> Tarefa a realizar
Continue o texto sobre o caso de neurite óptica com mielite aguda, começando logo após a última frase apresentada.

> Texto para leitura
<<<<

Neurite óptica com mielite aguda | Revista Médica Ed. 3 - 2014

Após revisar os detalhes clínicos e analisar as imagens, do que suspeitar?

Após revisar os detalhes clínicos e analisar as imagens, do que suspeitar?

Paciente do sexo feminino, 42 anos, com déficit de força nos quatro membros, instalado uma semana antes, relatava ainda antecedente de perda da acuidade visual bilateral, iniciada havia cinco semanas em episódio agudo, que a levou à limitação persistente da visão. O exame de RM da coluna cervical demonstrou lesão medular cervical extensa e expansiva (superior à extensão longitudinal de três corpos vertebrais), hipointensa em T1 e com impregnação intensa heterogênea, estendendo-se para a transição bulbocervical (A e B). O estudo do parênquima encefálico (C) mostrou acometimento do quiasma óptico, sem outras alterações focais do sinal da substância branca dos hemisférios cerebrais.

>>>>

> Trechos de dados
<<<<

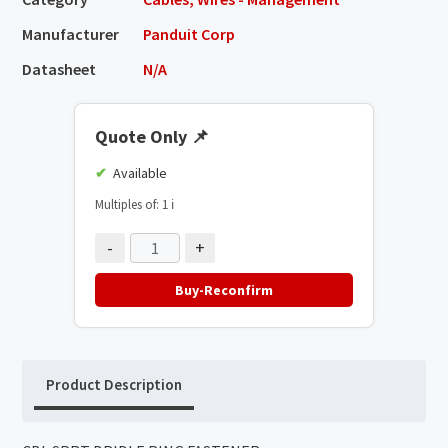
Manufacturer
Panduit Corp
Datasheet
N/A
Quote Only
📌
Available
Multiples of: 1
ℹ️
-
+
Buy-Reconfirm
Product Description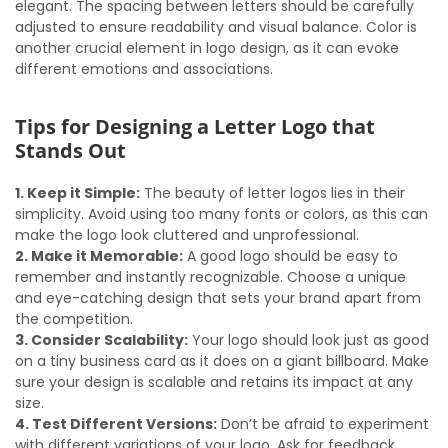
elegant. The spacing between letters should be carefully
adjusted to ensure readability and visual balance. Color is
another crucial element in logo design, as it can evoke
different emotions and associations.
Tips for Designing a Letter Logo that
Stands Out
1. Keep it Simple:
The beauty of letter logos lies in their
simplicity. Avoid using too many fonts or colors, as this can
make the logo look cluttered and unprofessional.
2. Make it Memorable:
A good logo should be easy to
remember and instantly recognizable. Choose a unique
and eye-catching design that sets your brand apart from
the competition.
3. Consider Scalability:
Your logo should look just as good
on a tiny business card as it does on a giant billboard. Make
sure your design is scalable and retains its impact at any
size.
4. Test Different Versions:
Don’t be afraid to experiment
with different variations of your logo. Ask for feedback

>>>>

> Resposta do exercício
ARQUIVO FLEURY


Qual o diagnóstico provável?


A - Esclerose múltipla

B - Neuromielite óptica de Devic

C - Encefalomielite disseminada aguda

D - Lúpus eritematoso sistêmico

 

Resposta do caso de neurite óptica e lesão medular

Os achados de imagem, embora inespecíficos, no contexto clínico e laboratorial apropriados, sugerem a possibilidade de neuromielite óptica (NMO) de Devic(veja critérios abaixo). Hoje reconhecida como uma canalopatia autoimune, essa síndrome desmielinizante inflamatória manifesta-se por grave neurite óptica uni ou bilateral e por mielite transversa completa, que ocorrem de modo simultâneo ou sequencial, de semanas a anos, mas, em geral, sem comprometer outras regiões do SNC. As características clínicas, laboratoriais e de imagem da doença diferem-na da esclerose múltipla (EM).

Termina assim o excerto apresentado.